Dans l’arène de la Résistance, le drame est emblématique de la condition humaine et aussi intime : le vieux combattant libertin sera-t-il préféré par la jeune fille aux jeunes, l’un romantique et l’autre militant naïf ? L’aventurier savait de quoi il causait. Pour moi le plus clairvoyant et le plus courageux des romans sur ce moment. Car l’auteur, membre d’un réseau, prit soudain du recul pour une remise en question avant même la Libération. Bien des auteurs et des résistants, de la dernière heure ou pas, n’en ont pas fait autant !
J’ai découvert Vailland tardivement, lorsque je m’intéressai particulièrement au libertinage, avec Eloge du cardinal de Bernis*. Un grand auteur méconnu, ou du moins occulté. Un de plus. Car l’auteur, catalogué « réaliste socialiste » pour 325.000 francs**, écrivit aussi La Fête et La truite, d’une tout autre eau. Pour ne rien dire des nombreux films adaptés de son œuvre et ne citer d’autre que La Loi (prix Goncourt) et les Ecrits intimes***. Dans ces derniers il confie ne jamais plus vouloir travailler sous le portrait d’un homme (il avait décroché celui de Staline dans son bureau) parmi d’autres choses passionnantes sur la politique, la philosophie et l’amour. Ce qui m’emballe pour lui : son évolution dans une démarche d’une pensée originale, vraie, non pas consensuelle et acritique comme il est généralement de mise aujourd’hui.
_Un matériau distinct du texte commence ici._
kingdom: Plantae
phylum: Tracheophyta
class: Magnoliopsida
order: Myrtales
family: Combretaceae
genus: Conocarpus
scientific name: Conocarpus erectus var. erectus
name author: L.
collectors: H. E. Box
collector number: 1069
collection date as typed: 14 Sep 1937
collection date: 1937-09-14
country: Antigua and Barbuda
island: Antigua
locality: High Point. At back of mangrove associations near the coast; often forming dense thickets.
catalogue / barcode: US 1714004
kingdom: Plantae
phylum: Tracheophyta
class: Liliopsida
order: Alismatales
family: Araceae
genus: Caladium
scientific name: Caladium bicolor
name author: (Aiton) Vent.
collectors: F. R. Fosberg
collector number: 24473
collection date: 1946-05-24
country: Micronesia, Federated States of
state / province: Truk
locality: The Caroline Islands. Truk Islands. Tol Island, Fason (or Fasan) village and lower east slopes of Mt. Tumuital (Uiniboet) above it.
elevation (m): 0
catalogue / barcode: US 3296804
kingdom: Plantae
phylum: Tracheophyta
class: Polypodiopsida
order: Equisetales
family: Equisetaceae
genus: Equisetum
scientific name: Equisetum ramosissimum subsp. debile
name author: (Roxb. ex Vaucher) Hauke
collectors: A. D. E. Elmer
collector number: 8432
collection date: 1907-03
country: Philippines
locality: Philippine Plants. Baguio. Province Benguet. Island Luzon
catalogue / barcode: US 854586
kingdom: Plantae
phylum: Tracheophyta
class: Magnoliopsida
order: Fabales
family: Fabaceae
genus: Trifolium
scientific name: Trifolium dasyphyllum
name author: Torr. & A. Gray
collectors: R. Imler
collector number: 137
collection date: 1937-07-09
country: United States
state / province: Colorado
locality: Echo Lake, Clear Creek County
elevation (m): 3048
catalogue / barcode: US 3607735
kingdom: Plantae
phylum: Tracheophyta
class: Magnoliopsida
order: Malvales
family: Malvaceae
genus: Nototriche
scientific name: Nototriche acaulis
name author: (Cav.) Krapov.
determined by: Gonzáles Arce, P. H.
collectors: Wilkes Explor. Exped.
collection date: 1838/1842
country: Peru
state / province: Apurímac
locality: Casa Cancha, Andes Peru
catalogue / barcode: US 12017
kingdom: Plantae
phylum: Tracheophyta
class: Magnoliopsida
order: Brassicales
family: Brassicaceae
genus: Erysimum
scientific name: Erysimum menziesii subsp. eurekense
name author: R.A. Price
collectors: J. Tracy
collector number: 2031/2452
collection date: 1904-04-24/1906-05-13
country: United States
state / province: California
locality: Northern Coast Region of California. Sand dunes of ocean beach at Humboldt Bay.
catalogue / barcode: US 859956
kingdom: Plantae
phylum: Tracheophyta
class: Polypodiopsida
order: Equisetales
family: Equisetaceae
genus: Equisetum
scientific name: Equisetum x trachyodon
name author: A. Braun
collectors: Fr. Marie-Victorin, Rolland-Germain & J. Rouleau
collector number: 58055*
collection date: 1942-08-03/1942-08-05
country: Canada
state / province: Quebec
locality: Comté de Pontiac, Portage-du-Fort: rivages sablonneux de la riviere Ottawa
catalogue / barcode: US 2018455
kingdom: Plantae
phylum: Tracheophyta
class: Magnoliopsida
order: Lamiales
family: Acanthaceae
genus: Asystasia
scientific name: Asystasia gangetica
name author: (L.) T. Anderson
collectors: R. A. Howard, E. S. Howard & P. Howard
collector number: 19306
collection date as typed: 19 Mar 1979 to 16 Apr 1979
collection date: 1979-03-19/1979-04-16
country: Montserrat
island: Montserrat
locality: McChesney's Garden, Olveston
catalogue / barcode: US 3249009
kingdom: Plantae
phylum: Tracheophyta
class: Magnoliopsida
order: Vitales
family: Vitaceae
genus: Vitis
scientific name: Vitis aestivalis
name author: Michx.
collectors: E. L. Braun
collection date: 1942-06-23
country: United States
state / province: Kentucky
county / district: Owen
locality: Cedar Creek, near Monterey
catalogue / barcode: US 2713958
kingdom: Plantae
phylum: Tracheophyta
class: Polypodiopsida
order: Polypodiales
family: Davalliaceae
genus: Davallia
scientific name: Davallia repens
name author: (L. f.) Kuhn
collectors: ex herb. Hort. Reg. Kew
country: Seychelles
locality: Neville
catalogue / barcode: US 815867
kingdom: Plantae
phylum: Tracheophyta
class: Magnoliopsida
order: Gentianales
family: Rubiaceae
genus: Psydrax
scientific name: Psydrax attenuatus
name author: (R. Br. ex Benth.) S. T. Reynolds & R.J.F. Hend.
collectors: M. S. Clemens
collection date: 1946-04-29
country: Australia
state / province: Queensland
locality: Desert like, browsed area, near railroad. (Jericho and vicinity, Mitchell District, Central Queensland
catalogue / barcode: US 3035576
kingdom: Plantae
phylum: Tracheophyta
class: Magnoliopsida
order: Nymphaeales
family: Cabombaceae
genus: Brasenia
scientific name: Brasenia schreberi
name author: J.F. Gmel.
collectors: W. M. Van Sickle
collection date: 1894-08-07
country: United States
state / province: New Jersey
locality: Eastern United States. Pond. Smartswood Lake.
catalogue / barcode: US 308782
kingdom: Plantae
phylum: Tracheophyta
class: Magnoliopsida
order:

Quant à son écriture, par-delà des tableaux sociaux très informés, je reste ébahi devant la plastique théâtrale d’une concision hachée et ciselée.
« Mais je voudrais bien savoir ce qui, à vos yeux, n’est pas un jeu ?
― La vie, la vie toute simple.
― Comprends pas. […] »
« Nous sommes dans le temps du dégoût […] Ceux qui auront dormi pendant la nuit de la honte ne connaîtront pas le jour de gloire… »Conquis, je suis parti sur les lieux d’écriture de ses livres (dans l’Ain) pour écrire un roman de la route où j’évoquai l’écho de Vailland, père putatif, et en même temps de mon vrai père****.

* Les Cahiers rouges (Grasset) ; **Film éponyme de Jean Prat ; ***Gallimard.
**** Un homme seul, Ed. Paroles d’Aube, 1995 (épuisé, voir en bibliothèques mais ne se trouve pas dans les bibliothèques de Toulouse).